Behandlungspfade und Leitlinien ergänzen sich in einer konzeptionellen Fusion gewinnbringend - mit der Entscheidungsunterstützung der Leitlinie einerseits und der prozessorientierten Fokussierung des klinischen Behandlungspfades andererseits. Die Leitlinie liefert die evidenzbasierte Rahmenbedingung, die durch den Behandlungspfad in der klinischen Praxis der jeweiligen Institution konkretisiert und implementiert wird. Sie besitzen das Ziel, sowohl den besten Weg für einen Patienten als auch eine Institution zu erreichen.

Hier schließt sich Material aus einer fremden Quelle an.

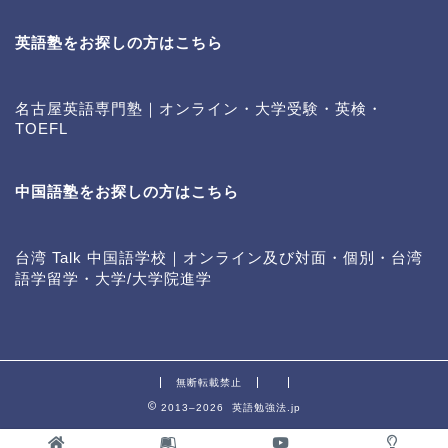
英語塾をお探しの方はこちら
名古屋英語専門塾｜オンライン・大学受験・英検・
TOEFL
中国語塾をお探しの方はこちら
台湾 Talk 中国語学校｜オンライン及び対面・個別・台湾
語学留学・大学/大学院進学
無断転載禁止
2013–2026 英語勉強法.jp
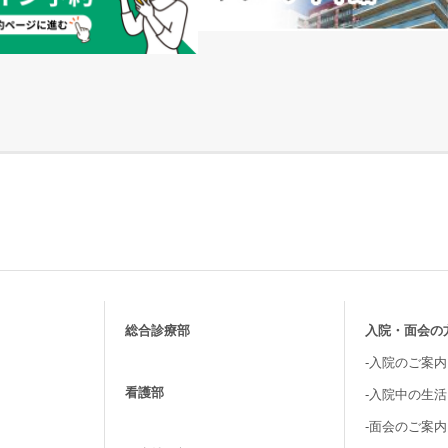
総合診療部
入院・面会の
-入院のご案内
看護部
-入院中の生
-面会のご案内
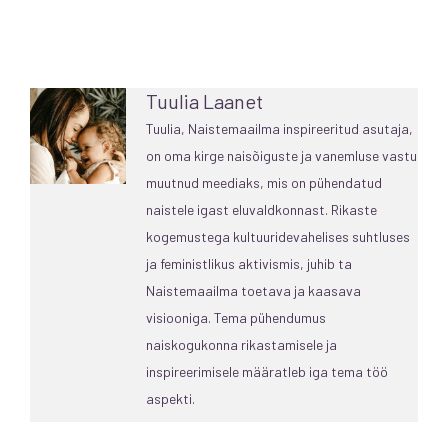
Tuulia Laanet
Tuulia, Naistemaailma inspireeritud asutaja,
on oma kirge naisõiguste ja vanemluse vastu
muutnud meediaks, mis on pühendatud
naistele igast eluvaldkonnast. Rikaste
kogemustega kultuuridevahelises suhtluses
ja feministlikus aktivismis, juhib ta
Naistemaailma toetava ja kaasava
visiooniga. Tema pühendumus
naiskogukonna rikastamisele ja
inspireerimisele määratleb iga tema töö
aspekti.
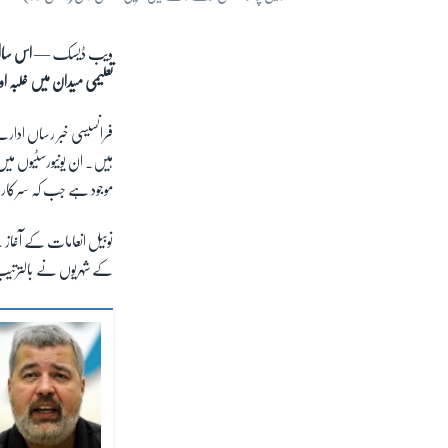
ویب ڈیسک —
اس سا
تعلیمی میدان میں غلبہ ا
ہیں۔ ان یونیورسٹیوں می
موجود ہے جب کہ سرکاری طو
نوبیل انعامات کے آغاز
کے شہریوں نے بالترتی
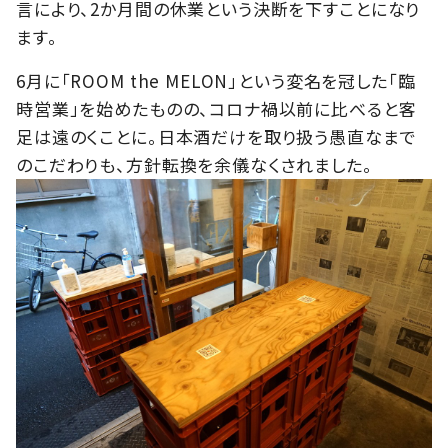
言により、2か月間の休業という決断を下すことになり
ます。
6月に「ROOM the MELON」という変名を冠した「臨
時営業」を始めたものの、コロナ禍以前に比べると客
足は遠のくことに。日本酒だけを取り扱う愚直なまで
のこだわりも、方針転換を余儀なくされました。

Da stellt sich die Frage, ob die ärztliche Therapiefreiheit durch den Einsatz klinischer Behandlungspfade nicht eingeschränkt sei. Sie kann jedoch verneint werden, da bereits die Definition evidenzbasierter Medizin auf die medizinische Versorgung individueller Patienten abhebt. Zudem haben alle Definitionen von Behandlungspfaden eines gemein: Bei einem medizinisch begründeten Abweichungsbedarf müssen sie immer eine ausreichende Flexibilität erlauben. Das heißt, Varianzen sind möglich. Sie müssen jedoch in Hinblick auf die Verbindlichkeit nachvollziehbar sein, also dokumentiert werden. Die Analyse der Varianzen bietet dazu die Chance, die kontinuierliche Weiterentwicklung der medizinischen Behandlung sicherzustellen.